Maybe you were born and raised, educated and married, all within the circumference of the same town. Through your family stories, cultural affiliations, social preferences, political views, sports and arts connections, and so on, you still have multiple belongings.
A human being, every human being, is boundless and contains multitudes.Elif Shafak
So what is the issue? It’s our education and other aspects of the way we live. It’s our anger, anxiety and most terrifyingly – apathy. I deeply agree with Shafak on this. We shit down, disconnect, slow down, stop thinking, feeling, living. Because indeed, this is our coping mechanism.
But what if life could be painful yet lead to solutions? What if we could connect with all those dark feelings we, therapists, place in the shadow side of our psyche and slowly, gently move forward? What if we could start accepting that our feelings are indeed valid?
Anger in the face of injustice and oppression is not only a dignified human response but often the antithesis of indifferenceElif Shafak
What if, as Shafak said in her Guardian article last summer, we could tell ourselves and our children different stories? What if, in this dehumanised world, we could retell the stories and rehumanise our kind again? In the world of “why?” “why not me?” “why them?” we might be able to start a better future by asking: “what if…instead?”.

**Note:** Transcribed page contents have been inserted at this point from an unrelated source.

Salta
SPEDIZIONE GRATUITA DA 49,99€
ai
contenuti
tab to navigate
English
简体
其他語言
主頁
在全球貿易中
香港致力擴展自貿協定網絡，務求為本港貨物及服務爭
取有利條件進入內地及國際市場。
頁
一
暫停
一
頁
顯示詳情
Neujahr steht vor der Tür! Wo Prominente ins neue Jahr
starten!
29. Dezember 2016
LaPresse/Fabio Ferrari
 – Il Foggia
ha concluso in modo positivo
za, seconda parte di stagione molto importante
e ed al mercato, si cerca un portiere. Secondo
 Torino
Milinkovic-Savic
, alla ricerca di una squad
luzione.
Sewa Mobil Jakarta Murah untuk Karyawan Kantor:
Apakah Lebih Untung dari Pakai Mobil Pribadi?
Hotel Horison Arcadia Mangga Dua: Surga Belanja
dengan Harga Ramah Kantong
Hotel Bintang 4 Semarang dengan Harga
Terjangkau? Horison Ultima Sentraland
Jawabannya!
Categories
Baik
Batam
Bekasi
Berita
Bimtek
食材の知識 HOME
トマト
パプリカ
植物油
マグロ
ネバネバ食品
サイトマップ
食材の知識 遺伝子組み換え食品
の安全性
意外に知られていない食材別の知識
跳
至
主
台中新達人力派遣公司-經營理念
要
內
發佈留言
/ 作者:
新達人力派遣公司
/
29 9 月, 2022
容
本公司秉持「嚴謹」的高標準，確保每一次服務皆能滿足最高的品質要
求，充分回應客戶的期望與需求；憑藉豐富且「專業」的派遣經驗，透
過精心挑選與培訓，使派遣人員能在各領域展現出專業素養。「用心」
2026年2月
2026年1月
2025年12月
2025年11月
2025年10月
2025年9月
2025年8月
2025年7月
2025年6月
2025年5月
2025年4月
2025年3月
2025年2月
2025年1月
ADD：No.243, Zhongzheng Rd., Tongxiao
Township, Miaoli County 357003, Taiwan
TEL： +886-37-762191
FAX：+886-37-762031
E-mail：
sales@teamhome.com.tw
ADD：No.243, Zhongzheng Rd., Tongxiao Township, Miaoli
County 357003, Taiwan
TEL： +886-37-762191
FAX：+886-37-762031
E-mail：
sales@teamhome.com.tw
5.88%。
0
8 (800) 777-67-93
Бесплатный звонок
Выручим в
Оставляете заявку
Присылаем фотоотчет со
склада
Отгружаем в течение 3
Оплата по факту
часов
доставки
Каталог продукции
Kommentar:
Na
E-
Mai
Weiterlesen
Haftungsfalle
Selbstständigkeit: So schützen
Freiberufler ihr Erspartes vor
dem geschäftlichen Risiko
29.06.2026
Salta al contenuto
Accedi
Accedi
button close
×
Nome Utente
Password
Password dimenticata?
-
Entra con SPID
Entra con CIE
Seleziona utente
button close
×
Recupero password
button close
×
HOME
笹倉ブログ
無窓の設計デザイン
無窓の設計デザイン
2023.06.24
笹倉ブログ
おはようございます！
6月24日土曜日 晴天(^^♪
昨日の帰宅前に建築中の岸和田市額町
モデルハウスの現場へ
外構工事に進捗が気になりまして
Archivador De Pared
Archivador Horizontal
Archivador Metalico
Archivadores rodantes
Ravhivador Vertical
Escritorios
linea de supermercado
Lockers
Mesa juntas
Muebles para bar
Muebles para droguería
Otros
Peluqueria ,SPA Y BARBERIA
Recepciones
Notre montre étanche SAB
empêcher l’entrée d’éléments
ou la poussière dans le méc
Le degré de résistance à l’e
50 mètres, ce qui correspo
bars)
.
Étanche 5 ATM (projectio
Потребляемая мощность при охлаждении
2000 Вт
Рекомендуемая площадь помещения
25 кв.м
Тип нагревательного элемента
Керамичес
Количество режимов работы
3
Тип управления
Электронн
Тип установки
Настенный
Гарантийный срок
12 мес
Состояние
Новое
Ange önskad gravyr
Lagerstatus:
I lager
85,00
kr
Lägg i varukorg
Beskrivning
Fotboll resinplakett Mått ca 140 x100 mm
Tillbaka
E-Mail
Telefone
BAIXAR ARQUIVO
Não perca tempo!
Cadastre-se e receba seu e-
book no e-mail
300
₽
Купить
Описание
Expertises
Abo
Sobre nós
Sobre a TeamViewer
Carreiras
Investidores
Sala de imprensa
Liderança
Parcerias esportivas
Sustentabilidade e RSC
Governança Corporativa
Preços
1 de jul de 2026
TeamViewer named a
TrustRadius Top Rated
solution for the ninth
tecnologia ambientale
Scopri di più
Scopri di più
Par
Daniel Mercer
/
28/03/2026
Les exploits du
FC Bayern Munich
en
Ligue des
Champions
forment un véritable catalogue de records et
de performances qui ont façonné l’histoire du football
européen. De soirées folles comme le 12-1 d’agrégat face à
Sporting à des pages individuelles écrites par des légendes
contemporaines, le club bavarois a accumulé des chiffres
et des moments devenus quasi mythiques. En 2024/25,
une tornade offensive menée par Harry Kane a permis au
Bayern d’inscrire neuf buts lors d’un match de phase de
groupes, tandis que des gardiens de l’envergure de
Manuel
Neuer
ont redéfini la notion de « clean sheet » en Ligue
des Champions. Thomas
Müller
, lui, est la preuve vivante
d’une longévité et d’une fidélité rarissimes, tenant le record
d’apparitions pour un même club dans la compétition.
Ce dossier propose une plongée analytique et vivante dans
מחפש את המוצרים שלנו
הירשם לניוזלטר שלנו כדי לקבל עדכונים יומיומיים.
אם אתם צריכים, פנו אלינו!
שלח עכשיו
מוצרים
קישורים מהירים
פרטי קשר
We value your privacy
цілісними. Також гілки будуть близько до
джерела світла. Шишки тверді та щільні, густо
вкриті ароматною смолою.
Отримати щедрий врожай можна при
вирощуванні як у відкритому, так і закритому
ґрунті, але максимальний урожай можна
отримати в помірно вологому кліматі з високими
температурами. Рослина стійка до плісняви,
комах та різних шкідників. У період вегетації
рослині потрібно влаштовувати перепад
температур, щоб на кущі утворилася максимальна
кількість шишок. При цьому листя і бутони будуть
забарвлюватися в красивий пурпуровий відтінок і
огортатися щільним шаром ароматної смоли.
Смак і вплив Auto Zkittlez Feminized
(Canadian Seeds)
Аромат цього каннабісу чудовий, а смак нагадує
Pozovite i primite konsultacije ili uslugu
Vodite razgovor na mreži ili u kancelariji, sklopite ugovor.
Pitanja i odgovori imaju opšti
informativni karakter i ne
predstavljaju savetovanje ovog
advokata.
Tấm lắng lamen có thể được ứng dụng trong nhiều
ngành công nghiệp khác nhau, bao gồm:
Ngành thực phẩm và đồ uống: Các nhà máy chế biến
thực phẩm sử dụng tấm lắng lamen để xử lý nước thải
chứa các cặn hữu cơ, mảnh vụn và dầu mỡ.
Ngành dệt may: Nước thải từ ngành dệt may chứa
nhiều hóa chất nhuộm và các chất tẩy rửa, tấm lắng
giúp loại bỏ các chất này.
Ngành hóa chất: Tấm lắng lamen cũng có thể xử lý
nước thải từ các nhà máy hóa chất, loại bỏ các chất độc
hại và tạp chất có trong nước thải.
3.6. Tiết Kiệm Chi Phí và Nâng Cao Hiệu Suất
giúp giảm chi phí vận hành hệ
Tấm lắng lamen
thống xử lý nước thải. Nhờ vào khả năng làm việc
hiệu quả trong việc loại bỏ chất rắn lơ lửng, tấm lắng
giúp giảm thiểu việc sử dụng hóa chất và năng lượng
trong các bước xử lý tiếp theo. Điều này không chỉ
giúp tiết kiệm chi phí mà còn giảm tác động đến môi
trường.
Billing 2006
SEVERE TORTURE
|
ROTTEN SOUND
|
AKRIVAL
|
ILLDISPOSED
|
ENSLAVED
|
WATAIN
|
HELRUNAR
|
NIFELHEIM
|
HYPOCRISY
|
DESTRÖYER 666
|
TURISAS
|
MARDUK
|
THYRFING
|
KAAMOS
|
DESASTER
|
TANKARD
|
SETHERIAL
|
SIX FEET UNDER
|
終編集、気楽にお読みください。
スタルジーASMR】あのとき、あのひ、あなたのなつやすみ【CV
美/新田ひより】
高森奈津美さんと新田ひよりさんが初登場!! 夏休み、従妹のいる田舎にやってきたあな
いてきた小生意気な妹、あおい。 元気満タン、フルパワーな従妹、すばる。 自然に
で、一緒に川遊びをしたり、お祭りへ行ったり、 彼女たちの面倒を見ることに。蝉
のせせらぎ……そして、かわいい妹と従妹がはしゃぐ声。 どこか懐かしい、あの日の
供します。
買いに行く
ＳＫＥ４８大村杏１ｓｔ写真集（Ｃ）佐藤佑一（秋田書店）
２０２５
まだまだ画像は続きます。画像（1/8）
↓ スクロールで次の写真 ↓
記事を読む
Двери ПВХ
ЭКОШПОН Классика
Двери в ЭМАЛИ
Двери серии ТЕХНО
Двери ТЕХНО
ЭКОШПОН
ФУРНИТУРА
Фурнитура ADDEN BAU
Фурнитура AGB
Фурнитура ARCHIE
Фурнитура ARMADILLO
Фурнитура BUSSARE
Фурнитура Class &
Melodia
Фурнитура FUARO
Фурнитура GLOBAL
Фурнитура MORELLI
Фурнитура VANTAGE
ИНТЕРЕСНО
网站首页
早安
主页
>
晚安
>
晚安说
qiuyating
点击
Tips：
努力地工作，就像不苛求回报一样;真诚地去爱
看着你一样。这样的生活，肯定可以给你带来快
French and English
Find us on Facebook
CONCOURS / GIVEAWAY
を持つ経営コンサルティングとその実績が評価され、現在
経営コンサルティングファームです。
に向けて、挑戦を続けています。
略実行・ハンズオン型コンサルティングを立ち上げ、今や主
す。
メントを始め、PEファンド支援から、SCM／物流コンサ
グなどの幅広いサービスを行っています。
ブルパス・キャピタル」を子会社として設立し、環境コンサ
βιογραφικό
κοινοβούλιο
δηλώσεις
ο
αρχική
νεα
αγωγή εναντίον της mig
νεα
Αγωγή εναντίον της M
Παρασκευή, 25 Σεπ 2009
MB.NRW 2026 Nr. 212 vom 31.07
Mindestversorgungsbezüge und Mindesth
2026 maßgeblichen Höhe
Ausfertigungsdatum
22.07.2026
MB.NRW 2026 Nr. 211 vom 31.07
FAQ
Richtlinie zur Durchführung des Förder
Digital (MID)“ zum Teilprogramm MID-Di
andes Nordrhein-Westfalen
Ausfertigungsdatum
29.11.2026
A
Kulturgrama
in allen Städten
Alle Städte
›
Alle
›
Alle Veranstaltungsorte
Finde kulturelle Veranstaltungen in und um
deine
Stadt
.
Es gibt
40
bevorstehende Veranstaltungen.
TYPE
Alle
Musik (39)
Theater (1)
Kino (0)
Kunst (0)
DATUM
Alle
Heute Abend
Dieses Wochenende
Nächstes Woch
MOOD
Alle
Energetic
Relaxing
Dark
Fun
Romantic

History has shown that it doesn’t start with concentration camps or mass murder, or civil war or genocide. It always starts with words: stereotypes, cliches, tropes. The fight against dehumanisation, therefore, also needs to start with words. Stories. It is easier to make sweeping generalisations about others if we know close to nothing about them; if they remain an abstraction. To move forward, we need to reverse the process: start by rehumanising those who have been dehumanised. And for that we need the art of storytelling.Elif Shafak
We all know stories matter. Stories made Homo Sapiens the most successful kind. I wonder, what if we succeed in building a better, kinder future instead?